Materials provided:

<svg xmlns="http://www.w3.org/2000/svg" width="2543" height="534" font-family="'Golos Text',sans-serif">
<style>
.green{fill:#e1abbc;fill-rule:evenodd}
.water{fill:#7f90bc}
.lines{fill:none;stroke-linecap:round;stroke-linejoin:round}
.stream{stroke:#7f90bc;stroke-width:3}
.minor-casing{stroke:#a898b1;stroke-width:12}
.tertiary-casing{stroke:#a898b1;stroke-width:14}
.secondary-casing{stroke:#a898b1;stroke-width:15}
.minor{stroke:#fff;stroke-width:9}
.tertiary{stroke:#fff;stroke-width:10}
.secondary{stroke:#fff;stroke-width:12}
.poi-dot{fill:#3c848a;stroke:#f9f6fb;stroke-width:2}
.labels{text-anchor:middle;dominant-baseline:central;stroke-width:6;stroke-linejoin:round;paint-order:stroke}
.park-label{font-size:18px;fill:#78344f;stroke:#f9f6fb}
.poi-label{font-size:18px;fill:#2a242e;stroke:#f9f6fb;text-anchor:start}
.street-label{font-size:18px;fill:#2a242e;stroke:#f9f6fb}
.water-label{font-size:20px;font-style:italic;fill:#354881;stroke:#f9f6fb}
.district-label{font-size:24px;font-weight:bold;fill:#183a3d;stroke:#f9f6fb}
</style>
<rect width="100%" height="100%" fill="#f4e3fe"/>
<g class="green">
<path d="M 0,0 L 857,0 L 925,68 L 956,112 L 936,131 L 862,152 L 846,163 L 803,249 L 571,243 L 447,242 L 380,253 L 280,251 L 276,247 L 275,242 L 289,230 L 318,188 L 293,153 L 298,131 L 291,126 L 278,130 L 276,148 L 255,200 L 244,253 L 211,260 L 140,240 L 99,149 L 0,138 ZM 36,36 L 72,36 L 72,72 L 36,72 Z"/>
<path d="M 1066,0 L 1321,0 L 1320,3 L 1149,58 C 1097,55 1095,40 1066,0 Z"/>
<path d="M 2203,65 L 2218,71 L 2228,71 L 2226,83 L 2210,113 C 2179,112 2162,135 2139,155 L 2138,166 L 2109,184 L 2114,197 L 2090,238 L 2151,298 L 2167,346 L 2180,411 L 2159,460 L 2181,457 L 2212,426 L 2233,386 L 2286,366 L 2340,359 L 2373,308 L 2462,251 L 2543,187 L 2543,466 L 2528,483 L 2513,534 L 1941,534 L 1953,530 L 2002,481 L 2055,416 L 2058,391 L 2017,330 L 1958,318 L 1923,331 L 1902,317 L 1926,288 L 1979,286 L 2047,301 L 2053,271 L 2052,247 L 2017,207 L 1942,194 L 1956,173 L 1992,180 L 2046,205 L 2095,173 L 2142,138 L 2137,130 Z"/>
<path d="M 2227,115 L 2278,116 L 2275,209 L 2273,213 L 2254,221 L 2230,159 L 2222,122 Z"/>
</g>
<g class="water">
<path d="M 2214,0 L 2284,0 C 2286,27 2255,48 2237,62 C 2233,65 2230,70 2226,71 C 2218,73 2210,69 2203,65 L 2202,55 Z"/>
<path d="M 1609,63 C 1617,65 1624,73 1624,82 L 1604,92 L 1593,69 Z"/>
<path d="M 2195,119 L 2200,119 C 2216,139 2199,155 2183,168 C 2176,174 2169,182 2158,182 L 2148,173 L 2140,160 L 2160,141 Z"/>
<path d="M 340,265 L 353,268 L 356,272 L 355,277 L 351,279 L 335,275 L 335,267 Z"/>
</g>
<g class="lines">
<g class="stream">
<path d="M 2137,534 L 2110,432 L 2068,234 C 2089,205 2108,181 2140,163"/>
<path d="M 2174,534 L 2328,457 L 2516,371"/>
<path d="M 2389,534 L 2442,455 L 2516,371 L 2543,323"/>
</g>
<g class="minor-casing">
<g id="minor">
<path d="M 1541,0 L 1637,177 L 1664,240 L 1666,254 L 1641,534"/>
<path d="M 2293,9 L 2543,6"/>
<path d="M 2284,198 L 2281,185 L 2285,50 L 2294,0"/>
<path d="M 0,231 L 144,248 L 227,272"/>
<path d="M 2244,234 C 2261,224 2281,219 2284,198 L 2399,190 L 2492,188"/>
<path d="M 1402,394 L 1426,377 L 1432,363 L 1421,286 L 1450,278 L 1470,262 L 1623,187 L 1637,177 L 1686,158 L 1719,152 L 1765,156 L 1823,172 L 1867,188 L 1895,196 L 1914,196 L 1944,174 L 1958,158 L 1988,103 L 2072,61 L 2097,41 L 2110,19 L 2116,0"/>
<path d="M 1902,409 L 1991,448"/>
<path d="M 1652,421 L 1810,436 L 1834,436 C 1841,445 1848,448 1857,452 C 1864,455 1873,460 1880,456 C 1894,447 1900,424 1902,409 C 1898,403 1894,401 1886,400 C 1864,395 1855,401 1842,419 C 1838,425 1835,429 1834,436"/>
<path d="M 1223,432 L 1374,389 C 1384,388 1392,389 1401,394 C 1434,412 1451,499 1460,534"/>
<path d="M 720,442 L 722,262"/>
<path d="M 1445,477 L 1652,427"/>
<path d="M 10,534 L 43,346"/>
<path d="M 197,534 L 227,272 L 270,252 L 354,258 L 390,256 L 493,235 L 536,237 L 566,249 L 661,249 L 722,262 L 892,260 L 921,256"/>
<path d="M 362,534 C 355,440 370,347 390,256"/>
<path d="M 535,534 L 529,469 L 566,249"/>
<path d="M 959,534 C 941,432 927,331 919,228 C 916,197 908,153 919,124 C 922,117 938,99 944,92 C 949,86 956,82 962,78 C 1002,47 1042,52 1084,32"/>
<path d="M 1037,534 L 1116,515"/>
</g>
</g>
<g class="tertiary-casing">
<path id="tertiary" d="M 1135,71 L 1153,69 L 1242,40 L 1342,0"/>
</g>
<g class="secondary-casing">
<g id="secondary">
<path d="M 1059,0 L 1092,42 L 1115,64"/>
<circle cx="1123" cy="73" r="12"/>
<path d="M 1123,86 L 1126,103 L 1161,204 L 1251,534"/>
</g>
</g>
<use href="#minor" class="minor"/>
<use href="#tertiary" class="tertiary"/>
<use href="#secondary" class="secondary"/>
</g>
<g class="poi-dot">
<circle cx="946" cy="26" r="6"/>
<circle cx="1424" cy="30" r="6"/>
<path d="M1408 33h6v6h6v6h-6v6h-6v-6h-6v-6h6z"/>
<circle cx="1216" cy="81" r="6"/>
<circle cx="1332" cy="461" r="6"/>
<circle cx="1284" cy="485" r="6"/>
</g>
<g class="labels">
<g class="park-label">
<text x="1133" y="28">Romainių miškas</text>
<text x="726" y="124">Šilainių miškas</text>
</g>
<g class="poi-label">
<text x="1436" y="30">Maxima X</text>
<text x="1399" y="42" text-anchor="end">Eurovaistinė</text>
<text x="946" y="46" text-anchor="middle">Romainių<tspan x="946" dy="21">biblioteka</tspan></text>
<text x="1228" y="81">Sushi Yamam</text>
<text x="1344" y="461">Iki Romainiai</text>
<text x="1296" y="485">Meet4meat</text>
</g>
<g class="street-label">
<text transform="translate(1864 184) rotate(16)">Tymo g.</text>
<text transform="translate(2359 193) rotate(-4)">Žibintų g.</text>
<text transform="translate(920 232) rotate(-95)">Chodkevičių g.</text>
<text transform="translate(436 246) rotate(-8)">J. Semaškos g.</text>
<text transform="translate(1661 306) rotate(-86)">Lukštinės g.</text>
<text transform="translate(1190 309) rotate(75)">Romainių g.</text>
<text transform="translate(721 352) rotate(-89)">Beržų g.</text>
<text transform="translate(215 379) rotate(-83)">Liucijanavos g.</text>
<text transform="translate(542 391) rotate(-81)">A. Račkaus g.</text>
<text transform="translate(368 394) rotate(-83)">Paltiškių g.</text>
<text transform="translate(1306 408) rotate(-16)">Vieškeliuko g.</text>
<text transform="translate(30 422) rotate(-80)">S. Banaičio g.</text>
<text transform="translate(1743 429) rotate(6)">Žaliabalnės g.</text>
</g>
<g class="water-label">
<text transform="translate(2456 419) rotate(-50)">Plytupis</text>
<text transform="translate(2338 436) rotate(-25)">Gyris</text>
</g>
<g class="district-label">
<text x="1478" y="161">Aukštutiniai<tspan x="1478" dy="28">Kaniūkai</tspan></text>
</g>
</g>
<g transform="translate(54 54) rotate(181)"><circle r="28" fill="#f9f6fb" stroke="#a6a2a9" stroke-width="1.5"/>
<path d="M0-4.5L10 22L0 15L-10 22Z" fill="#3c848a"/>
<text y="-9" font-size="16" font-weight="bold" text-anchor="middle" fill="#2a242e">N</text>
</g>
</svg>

Task to carry out: Scan the data above and state how many of its lines contain the string "font", with no other content.

Answer section: 7